• [REQUIRED ACTION] Which of the lines below hold "ДОЛЖНОСТНОЕ"? Please return each one.

[DATA RECORDS — start]

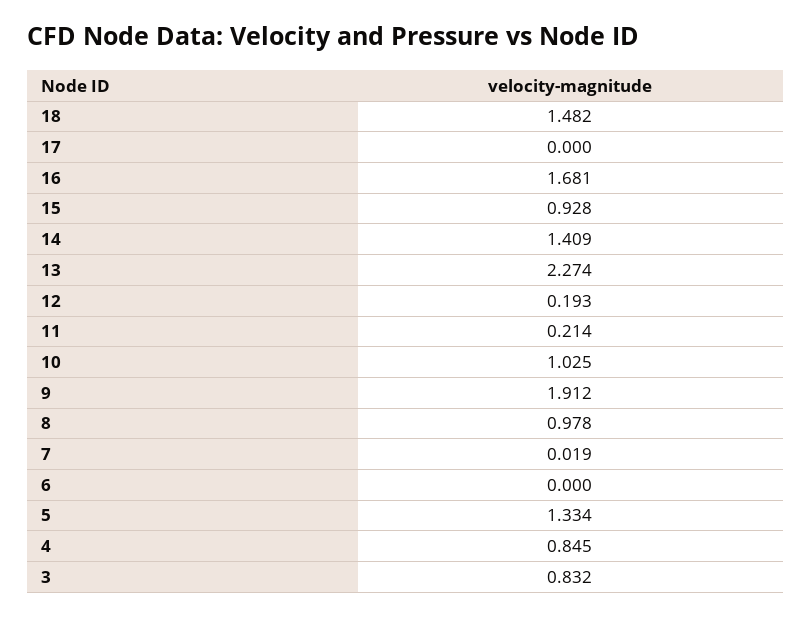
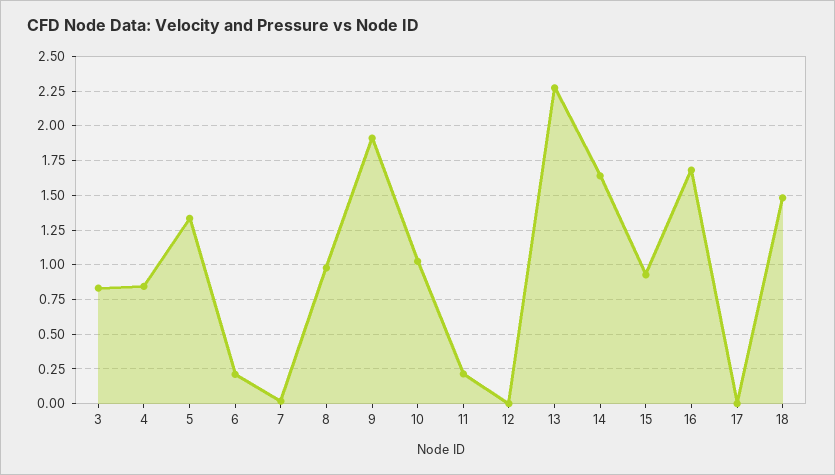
  {
    "18": 1.482,
    "17": 0,
    "16": 1.681,
    "15": 0.928,
-   "14": 1.409,
+   "14": 1.65,
    "13": 2.274,
-   "12": 0.193,
+   "12": 0,
    "11": 0.214,
    "10": 1.025,
    "9": 1.912,
    "8": 0.978,
    "7": 0.019,
-   "6": 0,
+   "6": 0.2,
    "5": 1.334,
    "4": 0.845,
    "3": 0.832
  }

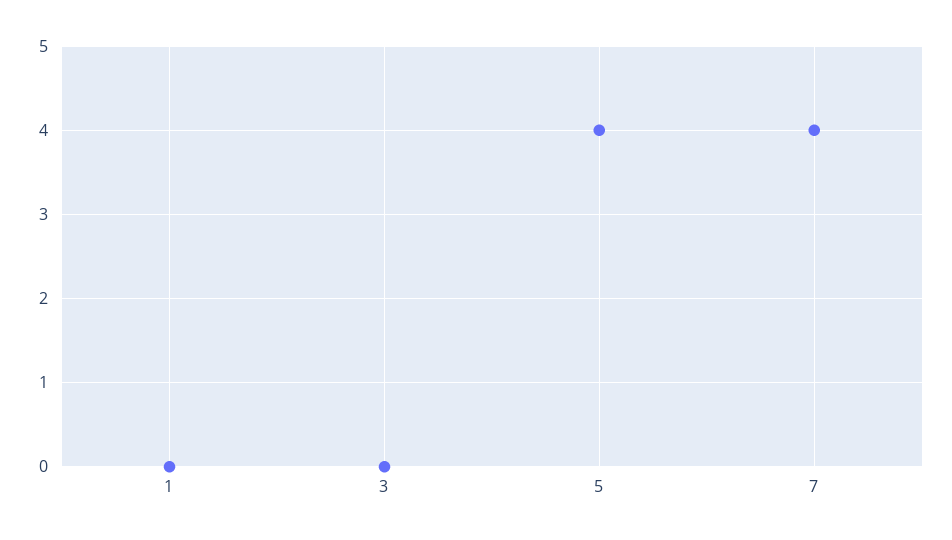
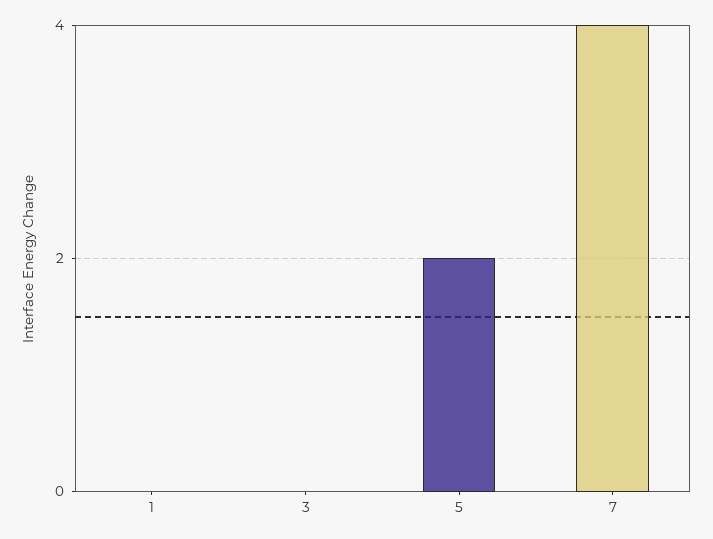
  {
    "1": 0,
    "3": 0,
-   "5": 4,
+   "5": 2,
    "7": 4
  }

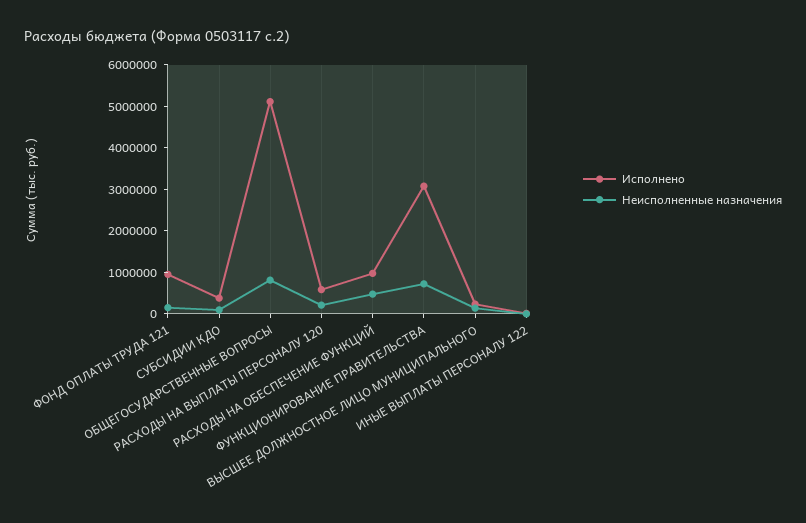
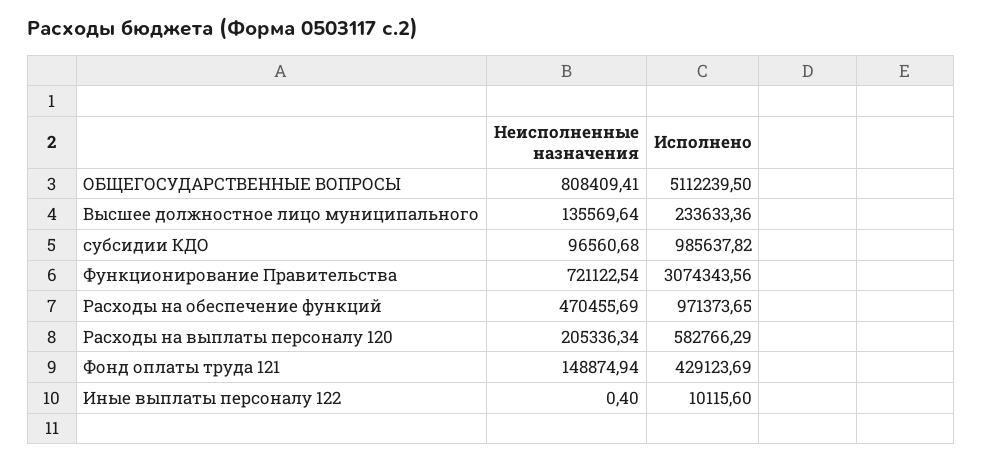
  {
    "Исполнено": {
-     "ФОНД ОПЛАТЫ ТРУДА 121": 1000000,
+     "ФОНД ОПЛАТЫ ТРУДА 121": 429123.69,
-     "СУБСИДИИ КДО": 400000,
+     "СУБСИДИИ КДО": 985637.82,
      "ОБЩЕГОСУДАРСТВЕННЫЕ ВОПРОСЫ": 5112239.5,
      "РАСХОДЫ НА ВЫПЛАТЫ ПЕРСОНАЛУ 120": 582766.29,
      "РАСХОДЫ НА ОБЕСПЕЧЕНИЕ ФУНКЦИЙ": 971373.65,
      "ФУНКЦИОНИРОВАНИЕ ПРАВИТЕЛЬСТВА": 3074343.56,
      "ВЫСШЕЕ ДОЛЖНОСТНОЕ ЛИЦО МУНИЦИПАЛЬНОГО": 233633.36,
      "ИНЫЕ ВЫПЛАТЫ ПЕРСОНАЛУ 122": 10115.6
    },
    "Неисполненные назначения": {
      "ФОНД ОПЛАТЫ ТРУДА 121": 148874.94,
      "СУБСИДИИ КДО": 96560.68,
      "ОБЩЕГОСУДАРСТВЕННЫЕ ВОПРОСЫ": 808409.41,
      "РАСХОДЫ НА ВЫПЛАТЫ ПЕРСОНАЛУ 120": 205336.34,
      "РАСХОДЫ НА ОБЕСПЕЧЕНИЕ ФУНКЦИЙ": 470455.69,
      "ФУНКЦИОНИРОВАНИЕ ПРАВИТЕЛЬСТВА": 721122.54,
      "ВЫСШЕЕ ДОЛЖНОСТНОЕ ЛИЦО МУНИЦИПАЛЬНОГО": 135569.64,
      "ИНЫЕ ВЫПЛАТЫ ПЕРСОНАЛУ 122": 0.4
    }
  }

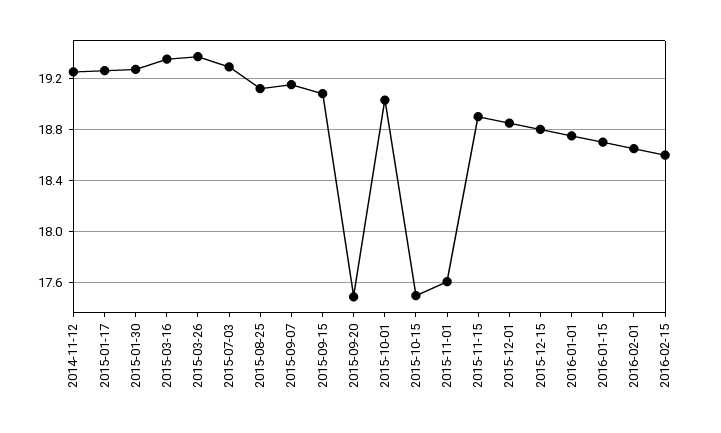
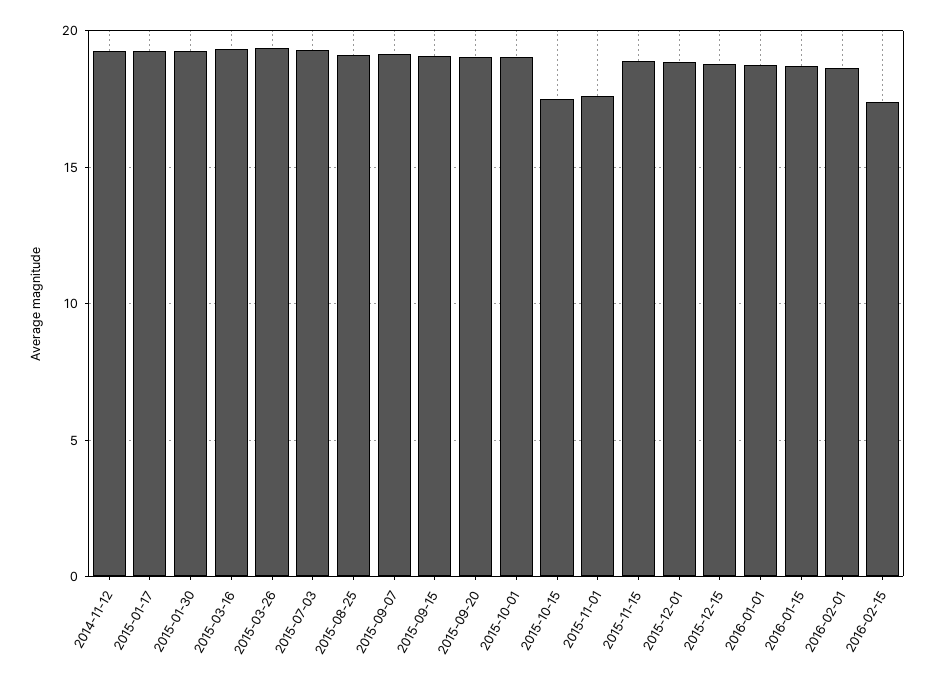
  {
    "2014-11-12": 19.25,
    "2015-01-17": 19.25,
    "2015-01-30": 19.25,
    "2015-03-16": 19.35,
    "2015-03-26": 19.35,
    "2015-07-03": 19.3,
    "2015-08-25": 19.1,
    "2015-09-07": 19.15,
    "2015-09-15": 19.1,
-   "2015-09-20": 17.5,
+   "2015-09-20": 19,
    "2015-10-01": 19.05,
    "2015-10-15": 17.5,
    "2015-11-01": 17.6,
    "2015-11-15": 18.9,
    "2015-12-01": 18.85,
    "2015-12-15": 18.8,
    "2016-01-01": 18.75,
    "2016-01-15": 18.7,
    "2016-02-01": 18.65,
-   "2016-02-15": 18.6
+   "2016-02-15": 17.5
  }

[DATA RECORDS — finish]

• [RESPONSE]
      "ВЫСШЕЕ ДОЛЖНОСТНОЕ ЛИЦО МУНИЦИПАЛЬНОГО": 233633.36,
      "ВЫСШЕЕ ДОЛЖНОСТНОЕ ЛИЦО МУНИЦИПАЛЬНОГО": 135569.64,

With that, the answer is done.